The general 14% Madeira corporate regime, combined with non-IFICI Portuguese residency, remains very competitive compared to Spain. Even without IFICI, the personal income tax brackets in Madeira are lower than on the Portuguese mainland and considerably lower than in most Spanish autonomous communities.

The Bottom Line

The headline question, how to open a company in Portugal while residing in Spain, has a technical answer (you can) and a strategic answer (you should not). Cross-border structures in which a Spanish resident runs a Madeira company are now a primary target for Spanish tax authorities, and the combined exposure to EPOM reassignment, CFC rules, GAAR, and reporting obligations typically wipes out, and often inverts, the apparent tax saving.

The structurally correct play in 2026 is to relocate to Madeira (or elsewhere in Portugal), qualify for IFICI, and then incorporate. Done in that order, you get the EU’s lowest documented corporate tax rate at the company level and one of its lowest personal tax rates at the founder level, without the residency dispute that breaks the Spain-resident version of this structure.

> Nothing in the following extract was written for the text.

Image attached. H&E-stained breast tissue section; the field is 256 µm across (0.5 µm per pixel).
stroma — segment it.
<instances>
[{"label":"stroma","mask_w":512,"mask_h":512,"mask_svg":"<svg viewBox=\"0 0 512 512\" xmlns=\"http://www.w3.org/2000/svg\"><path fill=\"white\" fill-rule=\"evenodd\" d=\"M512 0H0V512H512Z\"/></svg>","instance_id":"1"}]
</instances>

The MIBC licensing window closes on December 31, 2026. The relocation needs to happen first.

This article is for general informational purposes only and does not constitute legal, tax, or investment advice. Cross-border tax planning, Spanish exit tax, Portuguese tax residency, IFICI eligibility, and Madeira corporate regimes all depend on individual facts and current legislation, including pending regulatory developments. Always seek qualified professional advice in both Spain and Portugal before acting.